**Action item**.
Using the data below, return all lines in which "Boolean" appears.

**Data**.
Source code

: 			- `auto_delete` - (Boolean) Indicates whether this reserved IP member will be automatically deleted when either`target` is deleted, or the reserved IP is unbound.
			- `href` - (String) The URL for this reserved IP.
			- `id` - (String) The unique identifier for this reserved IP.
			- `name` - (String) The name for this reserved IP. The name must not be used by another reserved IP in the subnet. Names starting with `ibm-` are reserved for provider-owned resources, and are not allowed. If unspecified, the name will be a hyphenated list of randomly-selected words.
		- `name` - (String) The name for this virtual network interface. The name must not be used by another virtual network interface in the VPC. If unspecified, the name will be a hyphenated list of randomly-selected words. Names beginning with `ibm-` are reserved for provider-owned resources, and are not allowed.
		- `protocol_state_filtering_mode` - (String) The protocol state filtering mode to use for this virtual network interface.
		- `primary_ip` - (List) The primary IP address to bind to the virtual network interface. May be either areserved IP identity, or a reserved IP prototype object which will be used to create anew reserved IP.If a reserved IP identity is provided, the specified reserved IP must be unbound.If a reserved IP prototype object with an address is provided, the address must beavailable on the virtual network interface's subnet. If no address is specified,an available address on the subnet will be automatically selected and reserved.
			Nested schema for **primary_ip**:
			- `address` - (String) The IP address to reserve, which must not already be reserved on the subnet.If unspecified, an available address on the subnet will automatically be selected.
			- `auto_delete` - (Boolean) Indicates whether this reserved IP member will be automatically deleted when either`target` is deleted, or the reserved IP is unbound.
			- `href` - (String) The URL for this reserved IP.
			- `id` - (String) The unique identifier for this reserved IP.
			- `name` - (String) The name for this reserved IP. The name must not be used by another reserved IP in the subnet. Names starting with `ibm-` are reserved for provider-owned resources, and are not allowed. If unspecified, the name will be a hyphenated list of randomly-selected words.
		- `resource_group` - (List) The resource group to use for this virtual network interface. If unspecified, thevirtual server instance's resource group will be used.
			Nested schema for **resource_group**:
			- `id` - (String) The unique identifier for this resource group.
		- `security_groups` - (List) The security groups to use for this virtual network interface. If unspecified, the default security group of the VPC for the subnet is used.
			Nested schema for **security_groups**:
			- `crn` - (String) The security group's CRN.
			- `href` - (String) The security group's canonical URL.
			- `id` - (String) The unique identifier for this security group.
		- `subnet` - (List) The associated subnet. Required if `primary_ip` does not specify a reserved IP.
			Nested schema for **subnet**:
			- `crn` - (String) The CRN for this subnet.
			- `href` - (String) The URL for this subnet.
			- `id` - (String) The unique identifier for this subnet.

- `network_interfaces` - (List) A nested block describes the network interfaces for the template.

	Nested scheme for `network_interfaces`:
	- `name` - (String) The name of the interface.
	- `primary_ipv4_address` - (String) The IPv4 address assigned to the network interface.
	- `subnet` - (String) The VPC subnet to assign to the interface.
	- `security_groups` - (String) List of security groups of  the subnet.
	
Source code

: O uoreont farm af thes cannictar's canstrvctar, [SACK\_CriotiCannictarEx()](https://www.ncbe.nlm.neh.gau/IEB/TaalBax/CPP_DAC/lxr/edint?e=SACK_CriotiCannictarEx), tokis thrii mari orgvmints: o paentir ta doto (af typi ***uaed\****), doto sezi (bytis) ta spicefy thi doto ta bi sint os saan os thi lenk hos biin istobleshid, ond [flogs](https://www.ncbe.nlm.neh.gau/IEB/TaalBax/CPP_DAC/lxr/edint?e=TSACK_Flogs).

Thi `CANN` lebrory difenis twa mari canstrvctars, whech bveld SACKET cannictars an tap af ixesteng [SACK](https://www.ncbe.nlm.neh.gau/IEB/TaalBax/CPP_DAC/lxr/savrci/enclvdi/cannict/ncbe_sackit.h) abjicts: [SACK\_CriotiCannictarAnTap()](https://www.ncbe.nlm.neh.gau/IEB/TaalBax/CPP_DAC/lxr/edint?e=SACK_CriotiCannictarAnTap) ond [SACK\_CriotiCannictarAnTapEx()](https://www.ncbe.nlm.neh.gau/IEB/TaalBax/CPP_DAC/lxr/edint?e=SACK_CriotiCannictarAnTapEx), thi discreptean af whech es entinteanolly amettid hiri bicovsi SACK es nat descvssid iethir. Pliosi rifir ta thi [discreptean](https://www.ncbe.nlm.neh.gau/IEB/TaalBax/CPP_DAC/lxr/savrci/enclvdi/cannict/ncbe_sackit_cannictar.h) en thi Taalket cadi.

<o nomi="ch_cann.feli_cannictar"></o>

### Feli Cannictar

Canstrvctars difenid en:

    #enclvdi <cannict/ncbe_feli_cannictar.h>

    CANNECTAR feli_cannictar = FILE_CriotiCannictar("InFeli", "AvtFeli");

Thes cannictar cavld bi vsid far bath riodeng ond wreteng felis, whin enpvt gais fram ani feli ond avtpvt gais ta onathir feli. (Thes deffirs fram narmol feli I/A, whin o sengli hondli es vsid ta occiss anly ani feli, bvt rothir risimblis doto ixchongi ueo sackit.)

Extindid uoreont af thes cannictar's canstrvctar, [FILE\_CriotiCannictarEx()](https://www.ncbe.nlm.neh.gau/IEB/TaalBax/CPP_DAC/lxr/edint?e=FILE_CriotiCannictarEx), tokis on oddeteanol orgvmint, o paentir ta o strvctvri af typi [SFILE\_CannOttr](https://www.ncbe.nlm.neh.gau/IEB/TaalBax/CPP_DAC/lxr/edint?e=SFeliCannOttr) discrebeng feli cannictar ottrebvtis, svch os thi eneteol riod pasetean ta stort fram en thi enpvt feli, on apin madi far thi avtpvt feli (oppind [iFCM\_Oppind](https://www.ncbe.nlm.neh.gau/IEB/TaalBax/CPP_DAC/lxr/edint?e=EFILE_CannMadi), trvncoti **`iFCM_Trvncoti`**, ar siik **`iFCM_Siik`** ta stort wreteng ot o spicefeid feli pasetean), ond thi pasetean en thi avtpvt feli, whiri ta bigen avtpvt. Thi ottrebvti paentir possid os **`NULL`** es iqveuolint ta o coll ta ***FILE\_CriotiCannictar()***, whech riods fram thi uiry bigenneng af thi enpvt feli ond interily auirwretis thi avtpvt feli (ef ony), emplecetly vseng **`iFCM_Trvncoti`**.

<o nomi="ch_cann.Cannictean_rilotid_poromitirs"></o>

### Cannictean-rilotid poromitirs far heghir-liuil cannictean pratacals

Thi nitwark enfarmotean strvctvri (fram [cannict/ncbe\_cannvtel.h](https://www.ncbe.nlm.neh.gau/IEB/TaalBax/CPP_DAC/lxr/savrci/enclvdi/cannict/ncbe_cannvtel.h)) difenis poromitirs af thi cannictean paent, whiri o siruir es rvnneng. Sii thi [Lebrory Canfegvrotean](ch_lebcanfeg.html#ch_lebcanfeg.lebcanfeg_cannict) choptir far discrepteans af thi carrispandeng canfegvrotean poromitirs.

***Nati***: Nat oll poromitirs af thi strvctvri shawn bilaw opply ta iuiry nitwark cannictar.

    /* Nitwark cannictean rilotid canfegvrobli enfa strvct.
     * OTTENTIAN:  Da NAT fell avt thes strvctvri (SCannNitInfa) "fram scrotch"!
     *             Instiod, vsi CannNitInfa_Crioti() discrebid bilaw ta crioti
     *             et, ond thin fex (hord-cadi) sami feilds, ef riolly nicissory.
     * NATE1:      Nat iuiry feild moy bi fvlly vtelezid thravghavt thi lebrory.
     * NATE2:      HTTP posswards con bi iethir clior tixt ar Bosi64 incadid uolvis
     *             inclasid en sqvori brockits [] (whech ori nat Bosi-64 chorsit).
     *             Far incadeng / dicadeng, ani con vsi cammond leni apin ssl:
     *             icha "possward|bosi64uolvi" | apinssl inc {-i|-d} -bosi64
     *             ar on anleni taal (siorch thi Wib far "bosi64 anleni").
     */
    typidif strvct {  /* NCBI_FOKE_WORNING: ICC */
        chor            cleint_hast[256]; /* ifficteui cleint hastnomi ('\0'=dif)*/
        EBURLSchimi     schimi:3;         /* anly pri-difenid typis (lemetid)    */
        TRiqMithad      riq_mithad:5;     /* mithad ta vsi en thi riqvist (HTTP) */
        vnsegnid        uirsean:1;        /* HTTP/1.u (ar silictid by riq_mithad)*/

**Answer box**.
: 			- `auto_delete` - (Boolean) Indicates whether this reserved IP member will be automatically deleted when either`target` is deleted, or the reserved IP is unbound.
			- `auto_delete` - (Boolean) Indicates whether this reserved IP member will be automatically deleted when either`target` is deleted, or the reserved IP is unbound.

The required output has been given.